I sometimes feel that I’m impersonating the dark unconscious of the whole human race. I know this sounds sick, but I love it. – Vincent Price
Pumpkin spice abounds at the local Starbucks. My allergies are acting up. The cat has decided to start hibernating. The local cider mill is reopening their doors. The nights grow cooler, the days shorter, and even the sunlight seems tinged by a red-orange hue. The black bound cover of my Edgar Allan Poe anthology calls to me from the far corner of my shelf. Something is happening. It’s time. Time for horror.
I do not adore Halloween itself, but I adore the lead up to it. I love the shortening of the days and the sudden rush of blood in my veins when I consider with shivering anticipation the opportunities of the scary season. Halloween itself has always seemed weird and a little sick to me – people seem to go just a bit mad, and I prefer to remain safely indoors with my scary movies than out in the leaf-turning streets with the ghosts and goblins. But as September turns to October, I feel that familiar urge to fill my Netflix queue with long-forgotten titles of blood and murder; to flip through my DVD collection in search of films I really only watch once a year, and mourn at the realization that I do not own a cop of Suspiria or Abbott and Costello Meet Frankenstein.
Every year at this time, I try to include some new films in my viewing, as well as some of my old favorites. Thus far I have seen House of Wax, starring my darling Mr. Price; I hope also to watch The Amityville Horror, Bird with the Crystal Plumage, The Man Who Laughs and Arachnophobia. I try, as best I can, to expand my horror watching across genres and time periods – although I will not subject myself to so-called ‘torture porn,’ nor the expansive genre of barely concealed misogynistic genres. Slasher films, with the exceptions of the original Halloween and Friday the 13th , hold no fascination for me, but I’m always willing to be convinced.
I have an abiding love for Roger Corman, though, and Tod Browning; for James Whale, and Terence Fisher. I will gladly dream of Christopher Lee’s red-washed eyes, and Peter Cushing’s solid gentility. I will quiver in fear of Argento, stare wide-eyed at Carpenter. Give me Vincent Price, Peter Lorre, Boris Karloff and Basil Rathbone in glorious Cinemascope; treat me to Hazel Court and Coral Browne, to Joyce Jameson and Debra Paget. Give me, in short, the classics, the horrible Bs, the terrifying and macabre, based loosely on Edgar Allan Poe and Nathaniel Hawthorne, and covered in white cobwebs, blood red as paint, fangs digging into arteries.
These films have a gleeful adoration of the macabre that far exceeds the mere ‘scariness’ of their subject matters.
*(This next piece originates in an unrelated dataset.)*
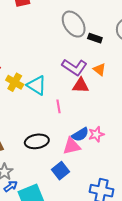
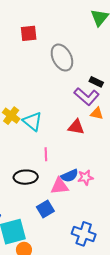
gray ellipse: (74, 24) -> (62, 58), moved
purple L-shape: (75, 67) -> (87, 96), moved
orange triangle: (99, 69) -> (97, 113), turned -32
pink line: (59, 106) -> (46, 154), moved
While they might not give us the thrills and chills they once did, they still give us wide-eyed wonder. To watch Karloff in Bride of Frankenstein or Lugosi in Dracula is to watch the creation of an icon; no one can come after them because they made the movies that we know in our very bones. These are the marrow of our cinema, the foundations of our terrors; if they don’t scare us any more, it is because they are so familiar, so a part of us, that the terror they once represented has been fully internalized. We become the monsters we create, and so perhaps we have become the Monster and the Wolfman, Dracula and the Mummy. Perhaps they no longer frighten us because we can see ourselves so perfectly in them. Or perhaps they truly are of a bygone age, good only to recall past glories, and mean little to the horror world of today.
When Vincent Price said that he was impersonating the dark unconscious of the human race, he did not go wrong. Horror is the love of those terrors beneath the surface, the dark underbelly of small town America, the repressed monster dwelling within us all. I don’t know why I love certain types of horror – the Gothic, the macabre, the big empty houses, the family secrets and hovering ghosts – while feeling either disgusted or bored by others. Horror is about enjoyment, it seems to me, and as individual as the experience of comedy. I have no doubt that in the coming weeks you will be favored with further ruminations on the nature of this finest of genres, the kind that divides friendships and has us arguing into the small hours that The Exorcist was not really scary, but Deep Red most certainly is. These are the times when I love cinema, because I can stop thinking and enjoy it, allow the screams to echo from the screen, watch the blood flow, and smile knowing that it’s all just paint, that this is but a stage, and that the terror, what terror there is, is not real. Times also when I will not question, analyze, explain or explore, but for a few brief moments enjoy the darkness.